● **Data to process**:
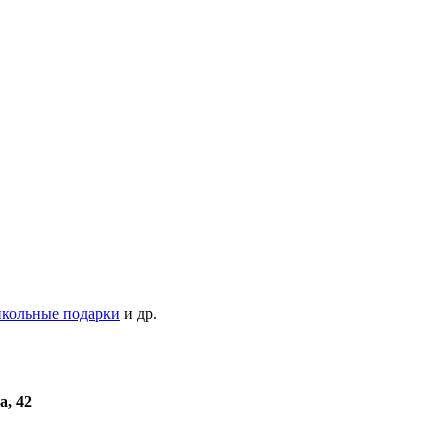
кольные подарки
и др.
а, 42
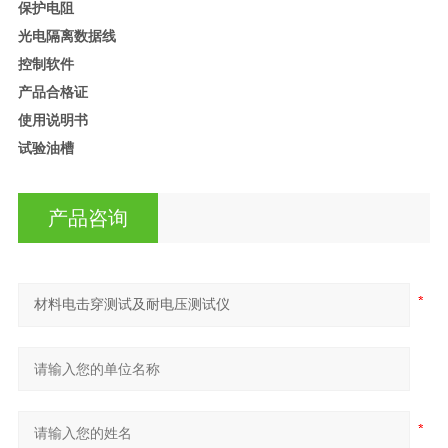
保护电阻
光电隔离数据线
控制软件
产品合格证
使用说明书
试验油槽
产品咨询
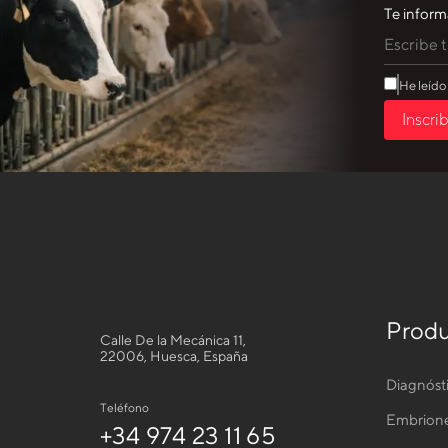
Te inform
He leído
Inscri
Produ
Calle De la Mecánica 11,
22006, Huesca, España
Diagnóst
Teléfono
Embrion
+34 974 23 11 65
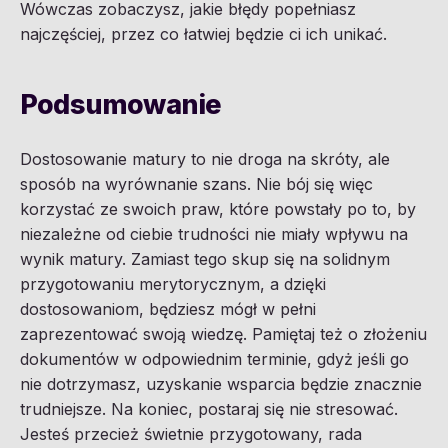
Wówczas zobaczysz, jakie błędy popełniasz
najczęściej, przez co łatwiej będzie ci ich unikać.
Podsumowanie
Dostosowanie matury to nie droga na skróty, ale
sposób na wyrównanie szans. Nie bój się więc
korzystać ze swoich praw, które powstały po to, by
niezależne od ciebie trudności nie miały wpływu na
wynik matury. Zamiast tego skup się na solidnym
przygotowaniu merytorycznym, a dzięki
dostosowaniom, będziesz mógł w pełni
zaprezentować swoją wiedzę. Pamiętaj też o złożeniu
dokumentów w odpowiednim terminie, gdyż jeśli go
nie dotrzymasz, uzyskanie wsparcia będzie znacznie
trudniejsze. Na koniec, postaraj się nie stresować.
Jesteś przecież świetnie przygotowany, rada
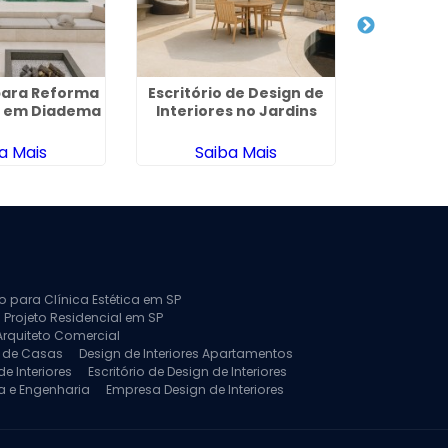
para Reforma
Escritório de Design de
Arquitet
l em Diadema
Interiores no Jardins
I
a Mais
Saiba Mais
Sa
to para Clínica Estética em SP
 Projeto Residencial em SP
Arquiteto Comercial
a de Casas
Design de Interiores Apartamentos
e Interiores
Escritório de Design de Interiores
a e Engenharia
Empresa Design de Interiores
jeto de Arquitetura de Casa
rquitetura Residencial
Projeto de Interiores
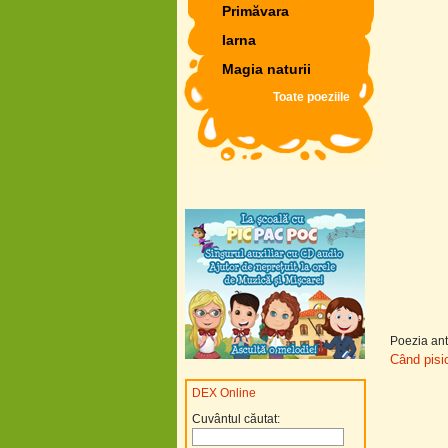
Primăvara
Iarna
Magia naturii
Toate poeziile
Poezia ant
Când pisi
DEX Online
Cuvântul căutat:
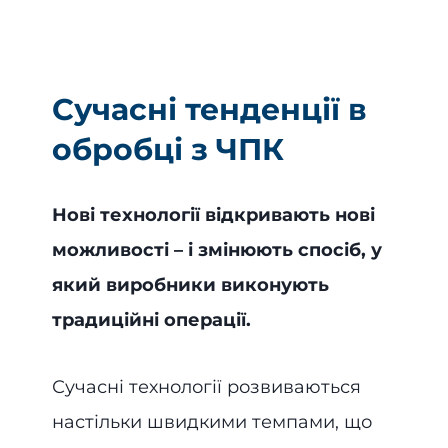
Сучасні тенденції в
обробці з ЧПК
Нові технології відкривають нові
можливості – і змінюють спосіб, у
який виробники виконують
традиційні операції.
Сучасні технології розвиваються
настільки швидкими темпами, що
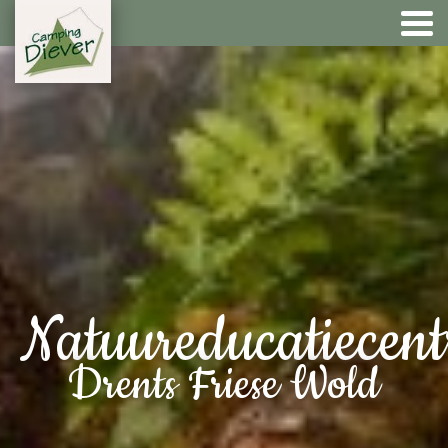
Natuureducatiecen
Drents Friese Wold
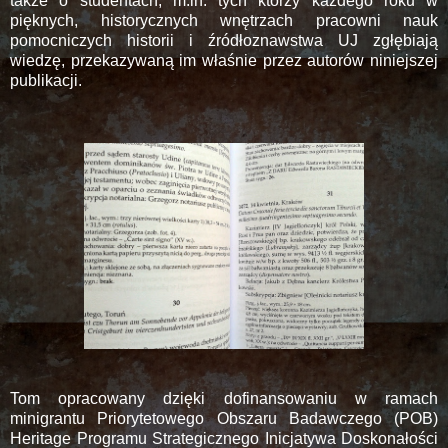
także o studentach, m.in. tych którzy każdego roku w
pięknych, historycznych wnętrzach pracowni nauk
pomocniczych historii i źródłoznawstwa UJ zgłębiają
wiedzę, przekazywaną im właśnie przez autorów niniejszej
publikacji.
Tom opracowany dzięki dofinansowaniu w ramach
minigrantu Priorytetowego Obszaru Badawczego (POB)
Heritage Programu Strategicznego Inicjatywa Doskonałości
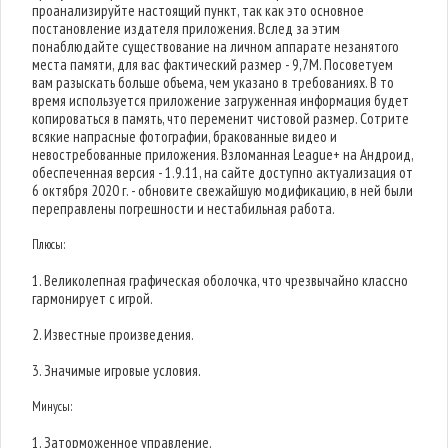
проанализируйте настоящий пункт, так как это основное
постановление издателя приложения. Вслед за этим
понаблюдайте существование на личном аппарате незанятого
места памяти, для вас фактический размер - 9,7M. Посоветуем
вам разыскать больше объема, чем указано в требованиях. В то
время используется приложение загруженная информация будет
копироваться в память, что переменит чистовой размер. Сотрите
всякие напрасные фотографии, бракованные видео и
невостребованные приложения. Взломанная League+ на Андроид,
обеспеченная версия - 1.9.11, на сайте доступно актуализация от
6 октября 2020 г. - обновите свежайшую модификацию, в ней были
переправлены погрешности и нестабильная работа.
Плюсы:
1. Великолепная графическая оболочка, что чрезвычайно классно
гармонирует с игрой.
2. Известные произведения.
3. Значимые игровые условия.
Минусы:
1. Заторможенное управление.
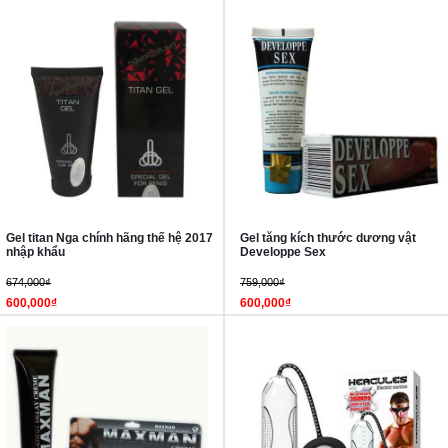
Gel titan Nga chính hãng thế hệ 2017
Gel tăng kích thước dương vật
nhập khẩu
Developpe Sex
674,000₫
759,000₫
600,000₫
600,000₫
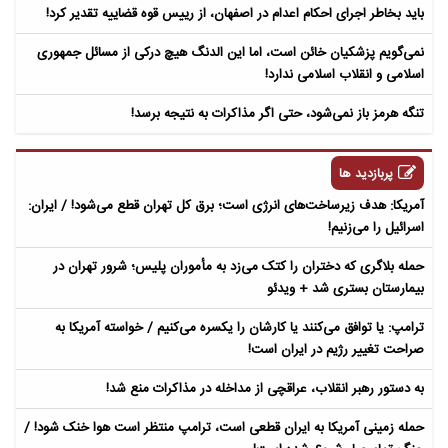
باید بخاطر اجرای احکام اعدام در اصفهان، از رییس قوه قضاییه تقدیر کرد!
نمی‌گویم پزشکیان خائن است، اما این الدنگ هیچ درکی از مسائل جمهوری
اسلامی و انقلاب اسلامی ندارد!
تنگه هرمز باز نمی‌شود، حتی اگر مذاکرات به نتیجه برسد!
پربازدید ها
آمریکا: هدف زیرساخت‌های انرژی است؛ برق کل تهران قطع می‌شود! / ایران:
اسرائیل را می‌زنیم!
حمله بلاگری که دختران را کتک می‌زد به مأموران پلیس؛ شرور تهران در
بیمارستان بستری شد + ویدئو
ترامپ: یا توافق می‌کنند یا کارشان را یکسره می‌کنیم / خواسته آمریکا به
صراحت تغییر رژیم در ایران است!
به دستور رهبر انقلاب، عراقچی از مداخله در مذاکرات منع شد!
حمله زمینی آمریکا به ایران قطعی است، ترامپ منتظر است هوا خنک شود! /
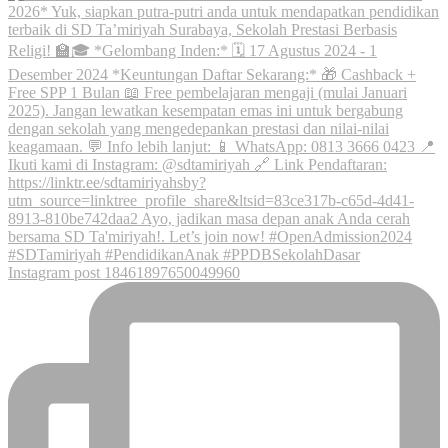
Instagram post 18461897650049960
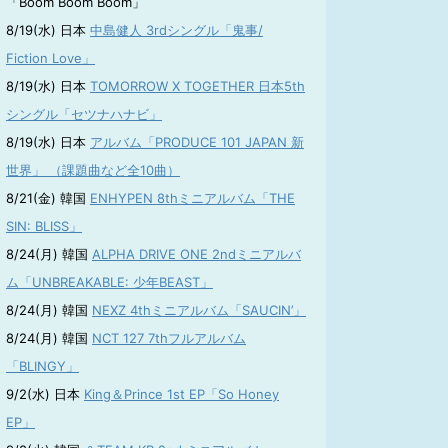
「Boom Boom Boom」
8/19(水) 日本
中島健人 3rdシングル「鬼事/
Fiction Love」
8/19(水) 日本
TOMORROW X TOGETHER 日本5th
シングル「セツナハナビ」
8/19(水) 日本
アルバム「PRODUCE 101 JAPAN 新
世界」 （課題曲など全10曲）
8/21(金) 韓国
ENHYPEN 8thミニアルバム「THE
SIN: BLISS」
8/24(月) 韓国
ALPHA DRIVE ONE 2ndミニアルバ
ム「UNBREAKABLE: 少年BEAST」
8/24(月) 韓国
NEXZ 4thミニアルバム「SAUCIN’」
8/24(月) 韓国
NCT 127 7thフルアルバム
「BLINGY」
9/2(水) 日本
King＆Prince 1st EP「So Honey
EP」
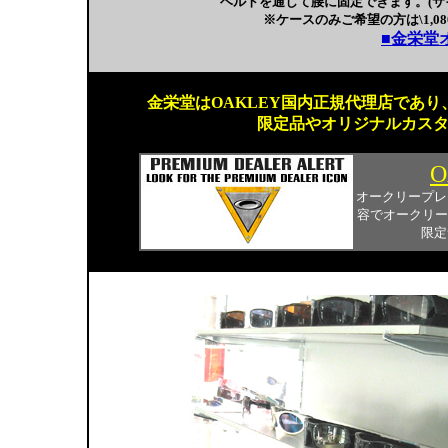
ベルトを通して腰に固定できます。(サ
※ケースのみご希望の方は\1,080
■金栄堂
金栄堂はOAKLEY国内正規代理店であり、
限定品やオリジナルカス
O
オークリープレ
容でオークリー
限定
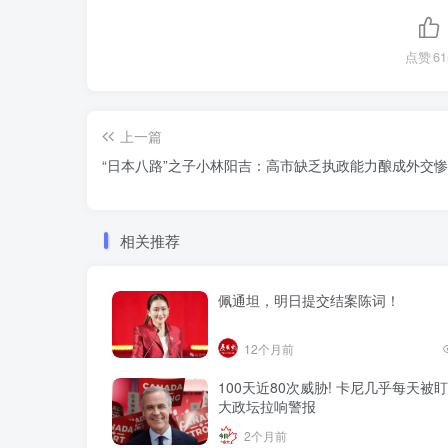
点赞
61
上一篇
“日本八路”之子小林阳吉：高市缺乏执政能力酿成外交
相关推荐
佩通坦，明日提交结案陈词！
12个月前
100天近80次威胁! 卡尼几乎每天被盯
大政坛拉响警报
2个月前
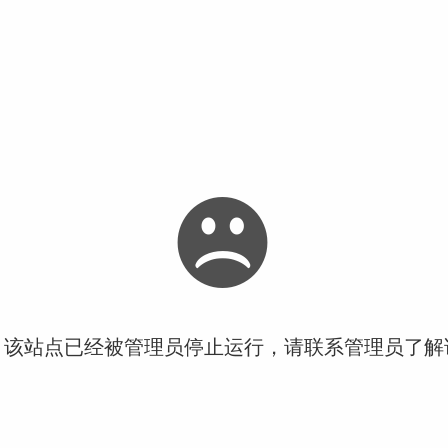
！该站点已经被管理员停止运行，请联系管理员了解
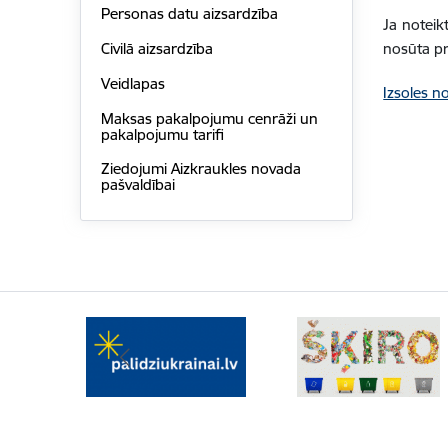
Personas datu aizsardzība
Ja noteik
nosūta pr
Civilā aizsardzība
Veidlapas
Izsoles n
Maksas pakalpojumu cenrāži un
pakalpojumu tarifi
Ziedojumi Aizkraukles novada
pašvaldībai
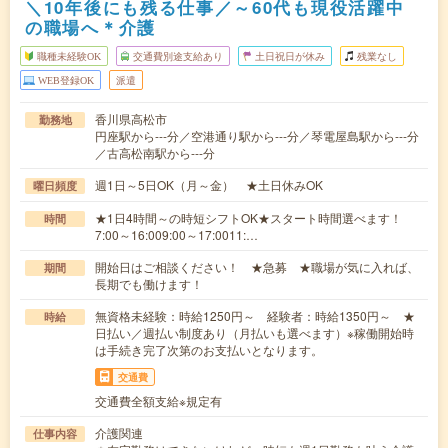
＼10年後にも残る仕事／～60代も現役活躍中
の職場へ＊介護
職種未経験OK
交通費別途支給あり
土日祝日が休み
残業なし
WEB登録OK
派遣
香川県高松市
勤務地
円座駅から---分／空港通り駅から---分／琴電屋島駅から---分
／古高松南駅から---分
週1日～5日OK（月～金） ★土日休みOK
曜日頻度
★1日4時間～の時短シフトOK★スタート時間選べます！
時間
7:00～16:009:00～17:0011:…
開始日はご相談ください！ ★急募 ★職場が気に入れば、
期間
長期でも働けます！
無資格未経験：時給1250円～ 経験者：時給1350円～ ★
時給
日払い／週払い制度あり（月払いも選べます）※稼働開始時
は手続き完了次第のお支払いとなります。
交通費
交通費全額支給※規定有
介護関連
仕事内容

● **Work item**: Express the text read from all of the records above as a numbered list with one line per item, skipping any blank lines. Leave the pictures out of the answer.

● **Your solution**:
1. кольные подарки
2. и др.
3. а, 42
4. 保护电阻
5. 光电隔离数据线
6. 控制软件
7. 产品合格证
8. 使用说明书
9. 试验油槽
10. 产品咨询
11. Te inform
12. He leído
13. Inscri
14. Produ
15. Calle De la Mecánica 11,
16. 22006, Huesca, España
17. Diagnóst
18. Teléfono
19. Embrion
20. +34 974 23 11 65
21. Wówczas zobaczysz, jakie błędy popełniasz
22. najczęściej, przez co łatwiej będzie ci ich unikać.
23. Podsumowanie
24. Dostosowanie matury to nie droga na skróty, ale
25. sposób na wyrównanie szans. Nie bój się więc
26. korzystać ze swoich praw, które powstały po to, by
27. niezależne od ciebie trudności nie miały wpływu na
28. wynik matury. Zamiast tego skup się na solidnym
29. przygotowaniu merytorycznym, a dzięki
30. dostosowaniom, będziesz mógł w pełni
31. zaprezentować swoją wiedzę. Pamiętaj też o złożeniu
32. dokumentów w odpowiednim terminie, gdyż jeśli go
33. nie dotrzymasz, uzyskanie wsparcia będzie znacznie
34. trudniejsze. Na koniec, postaraj się nie stresować.
35. Jesteś przecież świetnie przygotowany, rada
36. para Reforma
37. Escritório de Design de
38. Arquitet
39. l em Diadema
40. Interiores no Jardins
41. I
42. a Mais
43. Saiba Mais
44. Sa
45. to para Clínica Estética em SP
46.  Projeto Residencial em SP
47. Arquiteto Comercial
48. a de Casas
49. Design de Interiores Apartamentos
50. e Interiores
51. Escritório de Design de Interiores
52. a e Engenharia
53. Empresa Design de Interiores
54. jeto de Arquitetura de Casa
55. rquitetura Residencial
56. Projeto de Interiores
57. Primăvara
58. Iarna
59. Magia naturii
60. Toate poeziile
61. Poezia ant
62. Când pisi
63. DEX Online
64. Cuvântul căutat:
65. Сучасні тенденції в
66. обробці з ЧПК
67. Нові технології відкривають нові
68. можливості – і змінюють спосіб, у
69. який виробники виконують
70. традиційні операції.
71. Сучасні технології розвиваються
72. настільки швидкими темпами, що
73. Natuureducatiecen
74. Drents Friese Wold
75. także o studentach, m.in. tych którzy każdego roku w
76. pięknych, historycznych wnętrzach pracowni nauk
77. pomocniczych historii i źródłoznawstwa UJ zgłębiają
78. wiedzę, przekazywaną im właśnie przez autorów niniejszej
79. publikacji.
80. Tom opracowany dzięki dofinansowaniu w ramach
81. minigrantu Priorytetowego Obszaru Badawczego (POB)
82. Heritage Programu Strategicznego Inicjatywa Doskonałości
83. проанализируйте настоящий пункт, так как это основное
84. постановление издателя приложения. Вслед за этим
85. понаблюдайте существование на личном аппарате незанятого
86. места памяти, для вас фактический размер - 9,7M. Посоветуем
87. вам разыскать больше объема, чем указано в требованиях. В то
88. время используется приложение загруженная информация будет
89. копироваться в память, что переменит чистовой размер. Сотрите
90. всякие напрасные фотографии, бракованные видео и
91. невостребованные приложения. Взломанная League+ на Андроид,
92. обеспеченная версия - 1.9.11, на сайте доступно актуализация от
93. 6 октября 2020 г. - обновите свежайшую модификацию, в ней были
94. переправлены погрешности и нестабильная работа.
95. Плюсы:
96. 1. Великолепная графическая оболочка, что чрезвычайно классно
97. гармонирует с игрой.
98. 2. Известные произведения.
99. 3. Значимые игровые условия.
100. Минусы:
101. 1. Заторможенное управление.
102. Gel titan Nga chính hãng thế hệ 2017
103. Gel tăng kích thước dương vật
104. nhập khẩu
105. Developpe Sex
106. 674,000₫
107. 759,000₫
108. 600,000₫
109. 600,000₫
110. باید بخاطر اجرای احکام اعدام در اصفهان، از رییس قوه قضاییه تقدیر کرد!
111. نمی‌گویم پزشکیان خائن است، اما این الدنگ هیچ درکی از مسائل جمهوری
112. اسلامی و انقلاب اسلامی ندارد!
113. تنگه هرمز باز نمی‌شود، حتی اگر مذاکرات به نتیجه برسد!
114. پربازدید ها
115. آمریکا: هدف زیرساخت‌های انرژی است؛ برق کل تهران قطع می‌شود! / ایران:
116. اسرائیل را می‌زنیم!
117. حمله بلاگری که دختران را کتک می‌زد به مأموران پلیس؛ شرور تهران در
118. بیمارستان بستری شد + ویدئو
119. ترامپ: یا توافق می‌کنند یا کارشان را یکسره می‌کنیم / خواسته آمریکا به
120. صراحت تغییر رژیم در ایران است!
121. به دستور رهبر انقلاب، عراقچی از مداخله در مذاکرات منع شد!
122. حمله زمینی آمریکا به ایران قطعی است، ترامپ منتظر است هوا خنک شود! /
123. Instagram post 18461897650049960
124. 「Boom Boom Boom」
125. 8/19(水) 日本
126. 中島健人 3rdシングル「鬼事/
127. Fiction Love」
128. 8/19(水) 日本
129. TOMORROW X TOGETHER 日本5th
130. シングル「セツナハナビ」
131. 8/19(水) 日本
132. アルバム「PRODUCE 101 JAPAN 新
133. 世界」 （課題曲など全10曲）
134. 8/21(金) 韓国
135. ENHYPEN 8thミニアルバム「THE
136. SIN: BLISS」
137. 8/24(月) 韓国
138. ALPHA DRIVE ONE 2ndミニアルバ
139. ム「UNBREAKABLE: 少年BEAST」
140. 8/24(月) 韓国
141. NEXZ 4thミニアルバム「SAUCIN’」
142. 8/24(月) 韓国
143. NCT 127 7thフルアルバム
144. 「BLINGY」
145. 9/2(水) 日本
146. King＆Prince 1st EP「So Honey
147. EP」
148. ベルトを通して腰に固定できます。(サ
149. ※ケースのみご希望の方は\1,080
150. ■金栄堂
151. 金栄堂はOAKLEY国内正規代理店であり、
152. 限定品やオリジナルカス
153. O
154. オークリープレ
155. 容でオークリー
156. 限定
157. 点赞
158. 61
159. 上一篇
160. “日本八路”之子小林阳吉：高市缺乏执政能力酿成外交
161. 相关推荐
162. 佩通坦，明日提交结案陈词！
163. 12个月前
164. 100天近80次威胁! 卡尼几乎每天被盯
165. 大政坛拉响警报
166. 2个月前
167. ！该站点已经被管理员停止运行，请联系管理员了解
168. Personas datu aizsardzība
169. Ja noteik
170. nosūta pr
171. Civilā aizsardzība
172. Veidlapas
173. Izsoles n
174. Maksas pakalpojumu cenrāži un
175. pakalpojumu tarifi
176. Ziedojumi Aizkraukles novada
177. pašvaldībai
178. ＼10年後にも残る仕事／～60代も現役活躍中
179. の職場へ＊介護
180. 職種未経験OK
181. 交通費別途支給あり
182. 土日祝日が休み
183. 残業なし
184. WEB登録OK
185. 派遣
186. 香川県高松市
187. 勤務地
188. 円座駅から---分／空港通り駅から---分／琴電屋島駅から---分
189. ／古高松南駅から---分
190. 週1日～5日OK（月～金） ★土日休みOK
191. 曜日頻度
192. ★1日4時間～の時短シフトOK★スタート時間選べます！
193. 時間
194. 7:00～16:009:00～17:0011:…
195. 開始日はご相談ください！ ★急募 ★職場が気に入れば、
196. 期間
197. 長期でも働けます！
198. 無資格未経験：時給1250円～ 経験者：時給1350円～ ★
199. 時給
200. 日払い／週払い制度あり（月払いも選べます）※稼働開始時
201. は手続き完了次第のお支払いとなります。
202. 交通費
203. 交通費全額支給※規定有
204. 介護関連
205. 仕事内容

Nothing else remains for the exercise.